Теперь Петька лежал под грудой товарищей, и это очень мучило Ваню. Похоронить — значит, попрощаться, чтобы усопший отпустил на волю. А Петька не отпускал. Своей незавершённой смертью он томил Ванину совесть. Ваня не сумел уберечь Петьку. Старался, но не сумел. А ведь обещал Маше, что убережёт.

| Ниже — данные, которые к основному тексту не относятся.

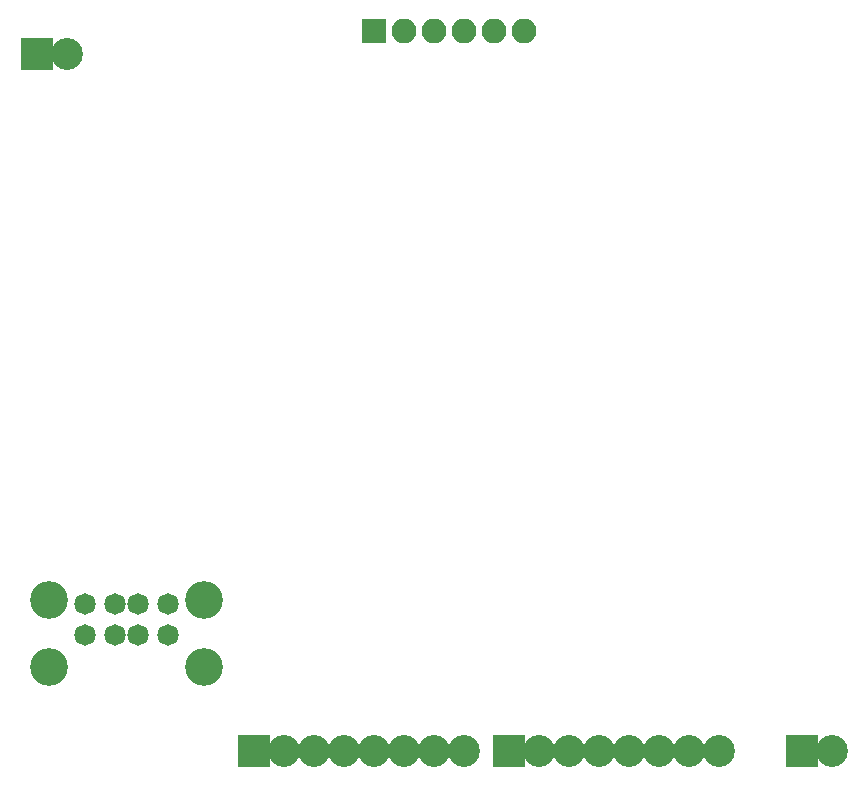
<source format=gbs>
G04 #@! TF.FileFunction,Soldermask,Bot*
%FSLAX46Y46*%
G04 Gerber Fmt 4.6, Leading zero omitted, Abs format (unit mm)*
G04 Created by KiCad (PCBNEW 4.0.7) date Thu Nov 16 18:20:54 2017*
%MOMM*%
%LPD*%
G01*
G04 APERTURE LIST*
%ADD10C,0.127000*%
%ADD11C,1.820000*%
%ADD12C,3.200000*%
%ADD13C,2.700000*%
%ADD14R,2.700000X2.700000*%
%ADD15R,2.100000X2.100000*%
%ADD16O,2.100000X2.100000*%
G04 APERTURE END LIST*
D10*
D11*
X9200000Y18805005D03*
X11700000Y18805005D03*
X13700000Y18805005D03*
X16200000Y18805005D03*
X9200000Y16185005D03*
X11700000Y16185005D03*
X13700000Y16185005D03*
X16200000Y16185005D03*
D12*
X19270000Y13475005D03*
X19270000Y19155005D03*
X6130000Y19155005D03*
X6130000Y13475005D03*
D13*
X62865000Y6350000D03*
X60325000Y6350000D03*
X57785000Y6350000D03*
X55245000Y6350000D03*
X52705000Y6350000D03*
X50165000Y6350000D03*
X47625000Y6350000D03*
D14*
X45085000Y6350000D03*
X23495000Y6350000D03*
D13*
X26035000Y6350000D03*
X28575000Y6350000D03*
X31115000Y6350000D03*
X33655000Y6350000D03*
X36195000Y6350000D03*
X38735000Y6350000D03*
X41275000Y6350000D03*
D14*
X69850000Y6350000D03*
D13*
X72390000Y6350000D03*
D14*
X5080000Y65405000D03*
D13*
X7620000Y65405000D03*
D15*
X33655000Y67310000D03*
D16*
X36195000Y67310000D03*
X38735000Y67310000D03*
X41275000Y67310000D03*
X43815000Y67310000D03*
X46355000Y67310000D03*
M02*

</source>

И в душе у Вани рушились все те гордые и печальные картины, которые он себе вообразил, — будто гибнет в дальнем походе, отвергнутый Машей, но во имя неё. Да пусть он трижды погибнет, пропадёт и сдохнет, — он её обманул, он потерял её брата, и Маша уже никогда не станет вспоминать о нём, о Ване Демарине, хотя бы с сожалением. Вина за Петьку была жестоким ударом по наивным мечтаниям. Раньше Ване незачем было жить, а сейчас незачем стало умирать. И что делать дальше?
Однако всё изменилось после второго джунгарского приступа. В том ночном бою Ваня не думал ни о чём, кроме исполнения приказа. Маша, Петька, былые мечты и муки совести — всё куда-то провалилось: надо было любой ценой перегородить ворота, и ничто больше в мире не существовало. А потом, уже на другой день, Ваня осознал, какой он молодец. Не герой, конечно, — истинному солдату приличествует скромность, — но почти герой.